__What the task requires__
Copy out each of these lines word for word, keeping the same order and line breaks.

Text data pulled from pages
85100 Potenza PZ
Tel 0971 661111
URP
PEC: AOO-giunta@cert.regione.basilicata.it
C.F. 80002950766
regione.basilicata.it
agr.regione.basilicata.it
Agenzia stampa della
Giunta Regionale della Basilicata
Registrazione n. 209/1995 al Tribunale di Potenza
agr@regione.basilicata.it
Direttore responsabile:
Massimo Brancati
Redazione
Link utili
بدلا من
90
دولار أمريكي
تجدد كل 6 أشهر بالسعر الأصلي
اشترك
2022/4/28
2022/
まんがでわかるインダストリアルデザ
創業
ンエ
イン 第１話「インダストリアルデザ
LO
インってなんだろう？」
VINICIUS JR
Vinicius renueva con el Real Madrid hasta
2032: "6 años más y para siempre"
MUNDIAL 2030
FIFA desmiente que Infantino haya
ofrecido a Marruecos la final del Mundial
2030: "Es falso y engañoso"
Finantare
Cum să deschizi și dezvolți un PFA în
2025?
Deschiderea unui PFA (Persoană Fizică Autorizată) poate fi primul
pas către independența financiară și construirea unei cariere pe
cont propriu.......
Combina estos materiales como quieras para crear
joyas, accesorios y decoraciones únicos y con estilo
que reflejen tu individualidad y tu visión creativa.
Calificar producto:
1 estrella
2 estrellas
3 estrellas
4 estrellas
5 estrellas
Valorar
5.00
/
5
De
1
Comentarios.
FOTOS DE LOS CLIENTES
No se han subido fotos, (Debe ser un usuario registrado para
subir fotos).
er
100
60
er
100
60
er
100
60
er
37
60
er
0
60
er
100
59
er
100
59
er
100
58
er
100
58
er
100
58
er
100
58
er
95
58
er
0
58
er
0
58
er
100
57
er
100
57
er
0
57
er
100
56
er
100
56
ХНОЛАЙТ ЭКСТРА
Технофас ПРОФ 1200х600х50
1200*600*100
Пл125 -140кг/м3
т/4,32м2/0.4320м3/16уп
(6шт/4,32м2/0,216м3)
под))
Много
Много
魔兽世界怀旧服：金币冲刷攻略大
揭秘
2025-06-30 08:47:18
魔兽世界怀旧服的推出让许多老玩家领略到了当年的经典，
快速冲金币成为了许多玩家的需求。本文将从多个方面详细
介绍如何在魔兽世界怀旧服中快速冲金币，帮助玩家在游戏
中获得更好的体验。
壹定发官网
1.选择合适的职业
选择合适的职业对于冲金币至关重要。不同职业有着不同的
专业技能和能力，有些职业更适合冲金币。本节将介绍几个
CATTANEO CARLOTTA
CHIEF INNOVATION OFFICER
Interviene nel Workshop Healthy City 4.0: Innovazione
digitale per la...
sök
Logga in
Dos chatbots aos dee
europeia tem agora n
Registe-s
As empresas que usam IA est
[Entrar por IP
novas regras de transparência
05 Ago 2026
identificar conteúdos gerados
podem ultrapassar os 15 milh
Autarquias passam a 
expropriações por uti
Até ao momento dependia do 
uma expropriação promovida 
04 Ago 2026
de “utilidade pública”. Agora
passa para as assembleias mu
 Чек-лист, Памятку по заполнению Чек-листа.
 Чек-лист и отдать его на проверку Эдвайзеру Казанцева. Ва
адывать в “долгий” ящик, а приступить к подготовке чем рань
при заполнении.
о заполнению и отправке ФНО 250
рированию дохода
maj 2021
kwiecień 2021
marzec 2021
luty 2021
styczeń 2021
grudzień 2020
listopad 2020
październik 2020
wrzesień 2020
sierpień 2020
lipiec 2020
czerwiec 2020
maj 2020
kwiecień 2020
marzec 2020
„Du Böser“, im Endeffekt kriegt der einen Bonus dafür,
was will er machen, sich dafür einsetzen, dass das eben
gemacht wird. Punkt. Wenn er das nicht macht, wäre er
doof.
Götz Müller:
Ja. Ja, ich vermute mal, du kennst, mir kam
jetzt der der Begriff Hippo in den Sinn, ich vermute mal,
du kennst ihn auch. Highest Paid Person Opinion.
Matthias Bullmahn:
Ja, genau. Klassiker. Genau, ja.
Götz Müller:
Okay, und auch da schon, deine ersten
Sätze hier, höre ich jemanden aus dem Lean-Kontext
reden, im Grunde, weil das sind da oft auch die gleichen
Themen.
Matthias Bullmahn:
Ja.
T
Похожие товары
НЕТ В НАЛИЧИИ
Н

__Result of the exercise__
85100 Potenza PZ
Tel 0971 661111
URP
PEC: AOO-giunta@cert.regione.basilicata.it
C.F. 80002950766
regione.basilicata.it
agr.regione.basilicata.it
Agenzia stampa della
Giunta Regionale della Basilicata
Registrazione n. 209/1995 al Tribunale di Potenza
agr@regione.basilicata.it
Direttore responsabile:
Massimo Brancati
Redazione
Link utili
بدلا من
90
دولار أمريكي
تجدد كل 6 أشهر بالسعر الأصلي
اشترك
2022/4/28
2022/
まんがでわかるインダストリアルデザ
創業
ンエ
イン 第１話「インダストリアルデザ
LO
インってなんだろう？」
VINICIUS JR
Vinicius renueva con el Real Madrid hasta
2032: "6 años más y para siempre"
MUNDIAL 2030
FIFA desmiente que Infantino haya
ofrecido a Marruecos la final del Mundial
2030: "Es falso y engañoso"
Finantare
Cum să deschizi și dezvolți un PFA în
2025?
Deschiderea unui PFA (Persoană Fizică Autorizată) poate fi primul
pas către independența financiară și construirea unei cariere pe
cont propriu.......
Combina estos materiales como quieras para crear
joyas, accesorios y decoraciones únicos y con estilo
que reflejen tu individualidad y tu visión creativa.
Calificar producto:
1 estrella
2 estrellas
3 estrellas
4 estrellas
5 estrellas
Valorar
5.00
/
5
De
1
Comentarios.
FOTOS DE LOS CLIENTES
No se han subido fotos, (Debe ser un usuario registrado para
subir fotos).
er
100
60
er
100
60
er
100
60
er
37
60
er
0
60
er
100
59
er
100
59
er
100
58
er
100
58
er
100
58
er
100
58
er
95
58
er
0
58
er
0
58
er
100
57
er
100
57
er
0
57
er
100
56
er
100
56
ХНОЛАЙТ ЭКСТРА
Технофас ПРОФ 1200х600х50
1200*600*100
Пл125 -140кг/м3
т/4,32м2/0.4320м3/16уп
(6шт/4,32м2/0,216м3)
под))
Много
Много
魔兽世界怀旧服：金币冲刷攻略大
揭秘
2025-06-30 08:47:18
魔兽世界怀旧服的推出让许多老玩家领略到了当年的经典，
快速冲金币成为了许多玩家的需求。本文将从多个方面详细
介绍如何在魔兽世界怀旧服中快速冲金币，帮助玩家在游戏
中获得更好的体验。
壹定发官网
1.选择合适的职业
选择合适的职业对于冲金币至关重要。不同职业有着不同的
专业技能和能力，有些职业更适合冲金币。本节将介绍几个
CATTANEO CARLOTTA
CHIEF INNOVATION OFFICER
Interviene nel Workshop Healthy City 4.0: Innovazione
digitale per la...
sök
Logga in
Dos chatbots aos dee
europeia tem agora n
Registe-s
As empresas que usam IA est
[Entrar por IP
novas regras de transparência
05 Ago 2026
identificar conteúdos gerados
podem ultrapassar os 15 milh
Autarquias passam a 
expropriações por uti
Até ao momento dependia do 
uma expropriação promovida 
04 Ago 2026
de “utilidade pública”. Agora
passa para as assembleias mu
 Чек-лист, Памятку по заполнению Чек-листа.
 Чек-лист и отдать его на проверку Эдвайзеру Казанцева. Ва
адывать в “долгий” ящик, а приступить к подготовке чем рань
при заполнении.
о заполнению и отправке ФНО 250
рированию дохода
maj 2021
kwiecień 2021
marzec 2021
luty 2021
styczeń 2021
grudzień 2020
listopad 2020
październik 2020
wrzesień 2020
sierpień 2020
lipiec 2020
czerwiec 2020
maj 2020
kwiecień 2020
marzec 2020
„Du Böser“, im Endeffekt kriegt der einen Bonus dafür,
was will er machen, sich dafür einsetzen, dass das eben
gemacht wird. Punkt. Wenn er das nicht macht, wäre er
doof.
Götz Müller:
Ja. Ja, ich vermute mal, du kennst, mir kam
jetzt der der Begriff Hippo in den Sinn, ich vermute mal,
du kennst ihn auch. Highest Paid Person Opinion.
Matthias Bullmahn:
Ja, genau. Klassiker. Genau, ja.
Götz Müller:
Okay, und auch da schon, deine ersten
Sätze hier, höre ich jemanden aus dem Lean-Kontext
reden, im Grunde, weil das sind da oft auch die gleichen
Themen.
Matthias Bullmahn:
Ja.
T
Похожие товары
НЕТ В НАЛИЧИИ
Н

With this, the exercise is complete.